I am trying to work on a problem for school which requires me to reverse a string in place (among other things..). I have been struggling with this for awhile and am out of ideas.. here is my code:

void strRev(char*s)
{
    int i = 0;
    int length = strlen(s);
    char*rev = (char*)malloc((length+1)*sizeof(char));

    strcpy(rev,s);

    for(i;i<length;i++)
        s[i] = rev[length - 1 - i];

    printf("%s    %s",rev,s);
}

int main()
{
    char * test = "hello";
    strRev(test);
}

when I step through in Visual Studio, it hangs when it reaches the line inside the for loop. Unix gives me a segmentation fault. I know this must be something simple I'm missing, but I'm out of ideas and none of the answers online are helping.. And I'm running out of time.. Someone please enlighten me, what am I doing wrong?
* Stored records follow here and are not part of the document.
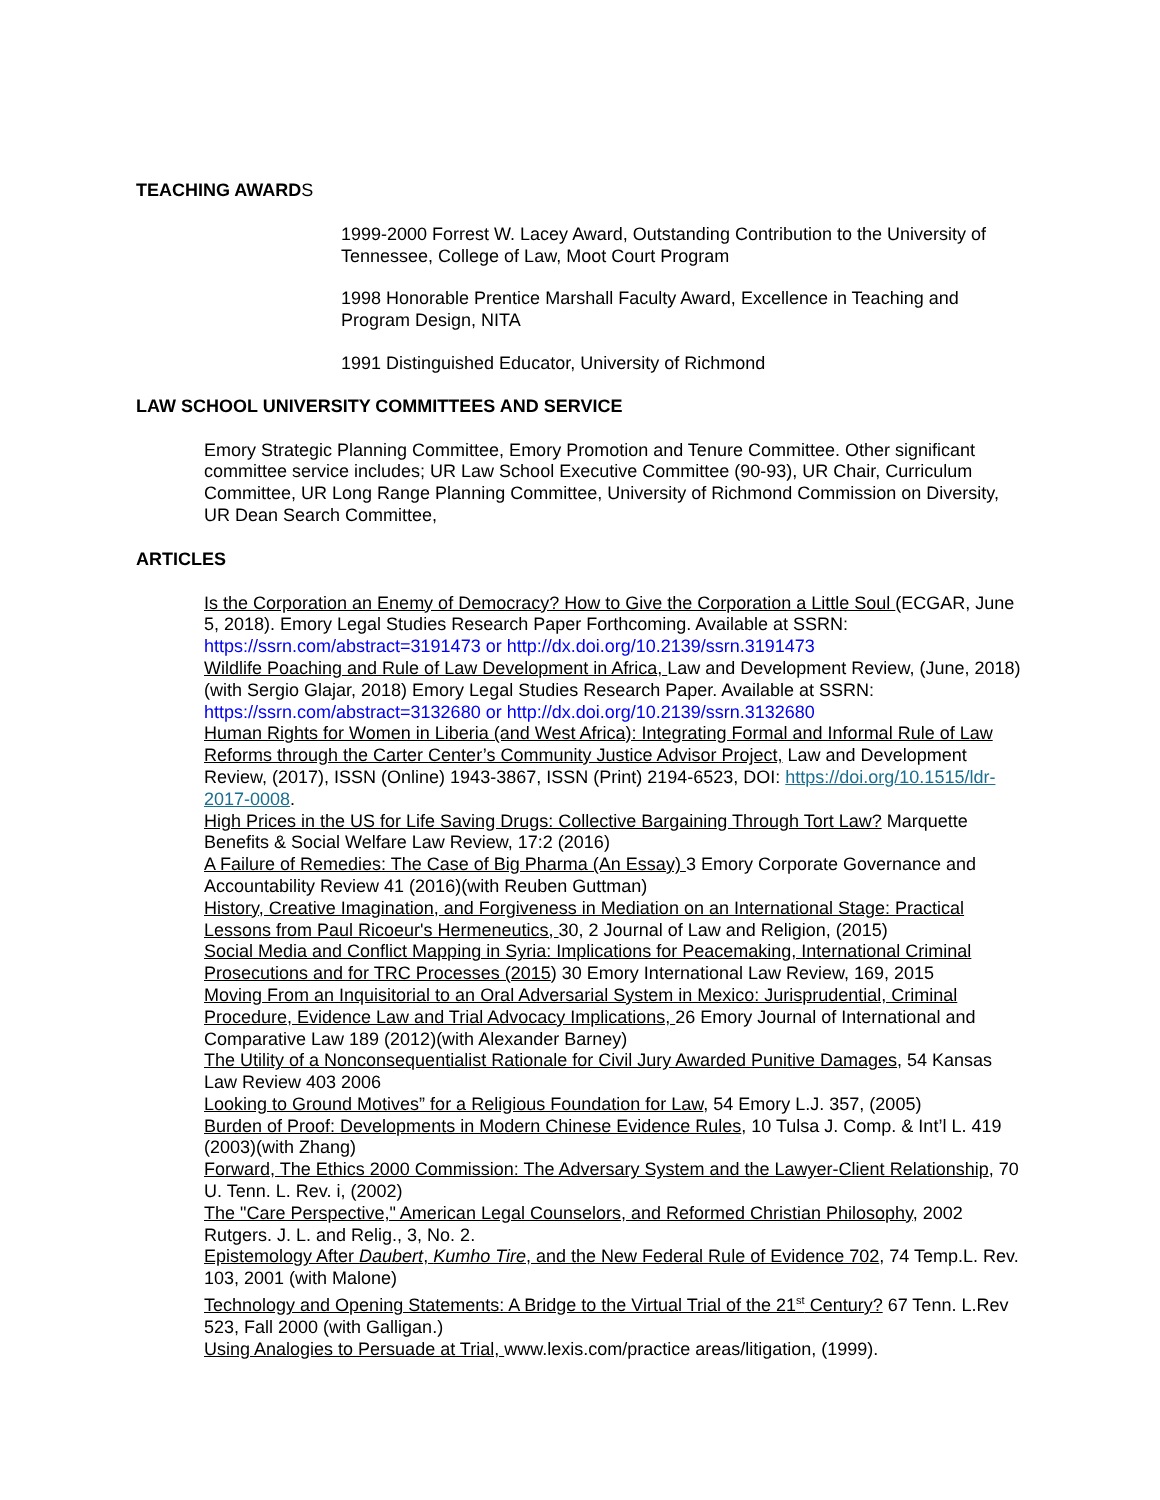TEACHING AWARDS
1999-2000 Forrest W. Lacey Award, Outstanding Contribution to the University of Tennessee, College of Law, Moot Court Program
1998 Honorable Prentice Marshall Faculty Award, Excellence in Teaching and Program Design, NITA
1991 Distinguished Educator, University of Richmond
LAW SCHOOL UNIVERSITY COMMITTEES AND SERVICE
Emory Strategic Planning Committee, Emory Promotion and Tenure Committee. Other significant committee service includes; UR Law School Executive Committee (90-93), UR Chair, Curriculum Committee, UR Long Range Planning Committee, University of Richmond Commission on Diversity, UR Dean Search Committee,
ARTICLES
Is the Corporation an Enemy of Democracy? How to Give the Corporation a Little Soul (ECGAR, June 5, 2018). Emory Legal Studies Research Paper Forthcoming. Available at SSRN: https://ssrn.com/abstract=3191473 or http://dx.doi.org/10.2139/ssrn.3191473
Wildlife Poaching and Rule of Law Development in Africa, Law and Development Review, (June, 2018) (with Sergio Glajar, 2018) Emory Legal Studies Research Paper. Available at SSRN: https://ssrn.com/abstract=3132680 or http://dx.doi.org/10.2139/ssrn.3132680
Human Rights for Women in Liberia (and West Africa): Integrating Formal and Informal Rule of Law Reforms through the Carter Center’s Community Justice Advisor Project, Law and Development Review, (2017), ISSN (Online) 1943-3867, ISSN (Print) 2194-6523, DOI: https://doi.org/10.1515/ldr-2017-0008.
High Prices in the US for Life Saving Drugs: Collective Bargaining Through Tort Law? Marquette Benefits & Social Welfare Law Review, 17:2 (2016)
A Failure of Remedies: The Case of Big Pharma (An Essay) 3 Emory Corporate Governance and Accountability Review 41 (2016)(with Reuben Guttman)
History, Creative Imagination, and Forgiveness in Mediation on an International Stage: Practical Lessons from Paul Ricoeur's Hermeneutics, 30, 2 Journal of Law and Religion, (2015)
Social Media and Conflict Mapping in Syria: Implications for Peacemaking, International Criminal Prosecutions and for TRC Processes (2015) 30 Emory International Law Review, 169, 2015
Moving From an Inquisitorial to an Oral Adversarial System in Mexico: Jurisprudential, Criminal Procedure, Evidence Law and Trial Advocacy Implications, 26 Emory Journal of International and Comparative Law 189 (2012)(with Alexander Barney)
The Utility of a Nonconsequentialist Rationale for Civil Jury Awarded Punitive Damages, 54 Kansas Law Review 403 2006
Looking to Ground Motives” for a Religious Foundation for Law, 54 Emory L.J. 357, (2005)
Burden of Proof: Developments in Modern Chinese Evidence Rules, 10 Tulsa J. Comp. & Int’l L. 419 (2003)(with Zhang)
Forward, The Ethics 2000 Commission: The Adversary System and the Lawyer-Client Relationship, 70 U. Tenn. L. Rev. i, (2002)
The "Care Perspective," American Legal Counselors, and Reformed Christian Philosophy, 2002 Rutgers. J. L. and Relig., 3, No. 2.
Epistemology After Daubert, Kumho Tire, and the New Federal Rule of Evidence 702, 74 Temp.L. Rev. 103, 2001 (with Malone)
Technology and Opening Statements: A Bridge to the Virtual Trial of the 21<sup>st</sup> Century? 67 Tenn. L.Rev 523, Fall 2000 (with Galligan.)
Using Analogies to Persuade at Trial, www.lexis.com/practice areas/litigation, (1999).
Well, your code doesn't do it in place (else you wouldn't use malloc, also why are you using sizeof(char)?).

Try this:

void strRev(char*s)
{
    int i, len;
    char tmp;
    len = strlen(s);
    for(i = 0; i < (len >> 1); ++i)
    {
       tmp = s[len - 1 - i];
       s[len - 1 - i] = s[i];
       s[i] = tmp;
    }
}

And then modify you main() as the comments suggest.

test points to statically allocated buffer which must not be modified. And you do modify it by assigning s[i]=rev[...] . This causes segfault.

I think you wanted to write rev[i]=s[...] .

If you need to do it in place then allocate memory for "hello" dynamically ( strdup ) or on stack.